🤖 AI Summary
Existing 3D procedural reconstruction methods are limited by weak expressivity of domain-specific languages and insufficient training data, hindering accurate modeling of complex geometry and topology. This paper introduces the first large-scale paired dataset framework for point cloud-to-executable Blender Python script generation. We first design a high-expressivity subset of the Blender API and synthesize a million-scale object–code paired dataset. Then, we propose a multimodal large language model that enables end-to-end generation of semantically decomposed, editable scripts from raw point clouds. Our method significantly outperforms prior approaches on shape-to-code reconstruction, supporting fine-grained geometric editing and topological restructuring. It establishes, for the first time, a closed-loop generation pipeline from raw perceptual input to programmable, editable 3D content—advancing procedural 3D understanding and controllable 3D generation.
📝 Abstract
Reconstructing 3D objects into editable programs is pivotal for applications like reverse engineering and shape editing. However, existing methods often rely on limited domain-specific languages (DSLs) and small-scale datasets, restricting their ability to model complex geometries and structures. To address these challenges, we introduce MeshCoder, a novel framework that reconstructs complex 3D objects from point clouds into editable Blender Python scripts. We develop a comprehensive set of expressive Blender Python APIs capable of synthesizing intricate geometries.
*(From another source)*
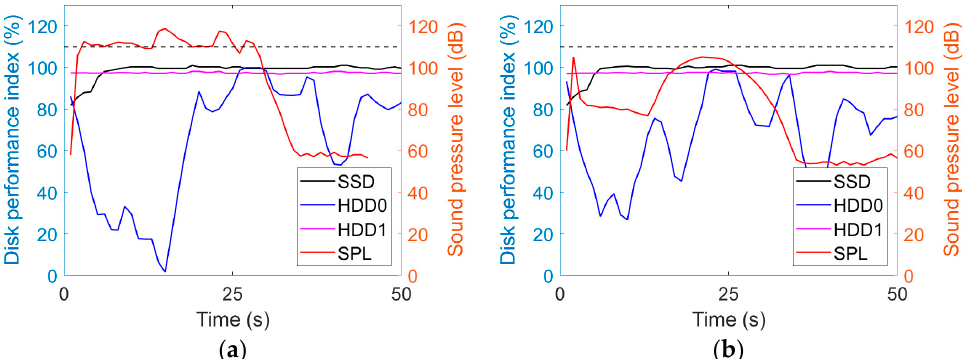
Figure 10. SPL and disk performance index as a function of time throughout FK-5-1-12 discharge by ( a ) standard and ( b ) silent nozzle for low ceiling applications with 6 mm orifice diameter.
Leveraging these APIs, we construct a large-scale paired object-code dataset, where the code for each object is decomposed into distinct semantic parts. Subsequently, we train a multimodal large language model (LLM) that translates 3D point cloud into executable Blender Python scripts. Our approach not only achieves superior performance in shape-to-code reconstruction tasks but also facilitates intuitive geometric and topological editing through convenient code modifications. Furthermore, our code-based representation enhances the reasoning capabilities of LLMs in 3D shape understanding tasks. Together, these contributions establish MeshCoder as a powerful and flexible solution for programmatic 3D shape reconstruction and understanding.